Das wahre Potential wird an den falschen Spielen festgemacht

In der Vergangenheit war ein Fassungsvermögen wie das der Allianz Arena ein paar Mal pro Saison hilfreich, doch es rechtfertigt noch lange nicht eine Heimspielstätte für den TSV 1860 München in dieser Größenordnung – erst recht nicht in der aktuellen Zeit. Begegnungen wie am Samstag sollten schon eher der Gradmesser dafür sein, wie hoch das Interesse an den Löwen momentan ist. Es scheint gerade einmal für knapp 15.000 Löwenfans zu reichen, die sich am Samstag auf den Weg nach Giesing machen. Da fragt man sich schon, wo die zahlreichen Kommentatoren in den sozialen Medien stecken, die sich lauthals und oftmals über die aus ihrer Sicht mangelhafte Ticketsituation beschweren “Hallo!”, möchte man ihnen zurufen, “Hier gibt es noch Karten!” Doch der Ruf kommt scheinbar nicht beim Empfänger an.

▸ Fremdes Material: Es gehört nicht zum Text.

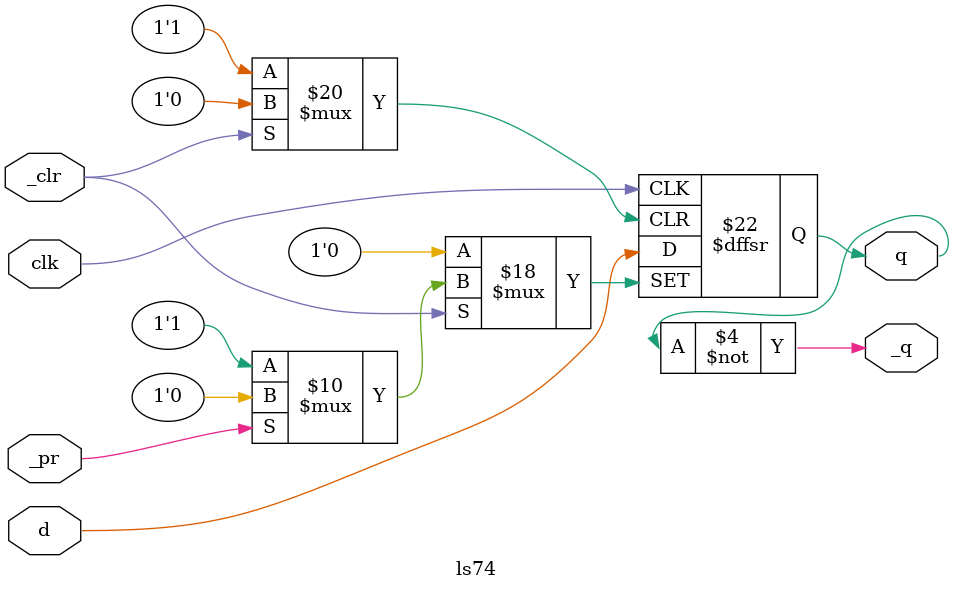
<source format=v>
/*
  MIT License

  Copyright (c) 2019 Richard Eng

  Permission is hereby granted, free of charge, to any person obtaining a copy
  of this software and associated documentation files (the "Software"), to deal
  in the Software without restriction, including without limitation the rights
  to use, copy, modify, merge, publish, distribute, sublicense, and/or sell
  copies of the Software, and to permit persons to whom the Software is
  furnished to do so, subject to the following conditions:

  The above copyright notice and this permission notice shall be included in all
  copies or substantial portions of the Software.

  THE SOFTWARE IS PROVIDED "AS IS", WITHOUT WARRANTY OF ANY KIND, EXPRESS OR
  IMPLIED, INCLUDING BUT NOT LIMITED TO THE WARRANTIES OF MERCHANTABILITY,
  FITNESS FOR A PARTICULAR PURPOSE AND NONINFRINGEMENT. IN NO EVENT SHALL THE
  AUTHORS OR COPYRIGHT HOLDERS BE LIABLE FOR ANY CLAIM, DAMAGES OR OTHER
  LIABILITY, WHETHER IN AN ACTION OF CONTRACT, TORT OR OTHERWISE, ARISING FROM,
  OUT OF OR IN CONNECTION WITH THE SOFTWARE OR THE USE OR OTHER DEALINGS IN THE
  SOFTWARE.
*/

/*
  74LS74
  ------
  Dual Positive-Edge-Triggered D Flip-Flops with
  Preset, Clear and Complementary Outputs

  Pinout
  ------
          _______
         |       |
  _clr1 -| 1  14 |- VCC
     d1 -| 2  13 |- _clr2
   clk1 -| 3  12 |- d2
   _pr1 -| 4  11 |- clk2
     q1 -| 5  10 |- _pr2
    _q1 -| 6   9 |- q2
    GND -| 7   8 |- _q2
         |_______|
*/
`default_nettype none

module ls74
(
    input wire  clk, d, _clr, _pr,
    output reg  q,
    output wire _q
);

initial begin
  q = 1'b0;
end

always @(posedge clk or negedge _clr or negedge _pr) begin
    if (_clr == 1'b0) begin
      q <= 1'b0;
    end else if (_pr == 1'b0) begin
      q <= 1'b1;
    end else begin
      q <= d;
    end
end

assign _q = ~q;

endmodule
`default_nettype wire

</source>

Auch in Duellen gegen Oldenburg und Meppen gibt es jeweils drei Punkte zu vergeben, die am Ende für das Ziel Aufstieg benötigt werden. Auch in diesen beiden Partien stehen elf Löwen auf dem Platz, die sich über ein ausverkauftes Sechzgerstadion und lautstarke Unterstützung von den Rängen freuen. Einmalige Erlebnisse wie Spiele gegen Borussia Dortmund sind sicher schön. Doch es ist nur fair, dass diejenigen ein Vorverkaufsrecht haben, die immer da sind – die zahlreichen Dauerkartenbesitzer. Andere müssen dafür draußen bleiben.

Bei sportlichem Erfolg könnte aus meiner Sicht ein möglicher Stadion-Neubau im Größenbereich um 35.000 Zuschauer eine sinnvolle Überlegung sein. Doch die eigenverschuldete (!) finanzielle Situation lässt nunmal keinerlei Spekulation in diesem Bereich zu. Eine – vor allem aus wirtschaftlichen Aspekten – sinnvolle Alternative zum Sechzgerstadion an der Grünwalder Straße gibt es bis heute nicht. Es ist müßig darüber zu diskutieren. Viel eher noch sollten wir uns darüber unterhalten, warum am Samstag und Dienstag womöglich einzelne Sitz- oder Stehplätze frei bleiben werden. So sollte man wohl eher froh sein, dass das Grünwalder Stadion “nur” 15.000 Plätze bietet. Bei einem Fassungsvermögen für 20.000 oder gar 25.000 Zuschauer droht den Löwen eine Kulisse vor vielen leeren Plätzen.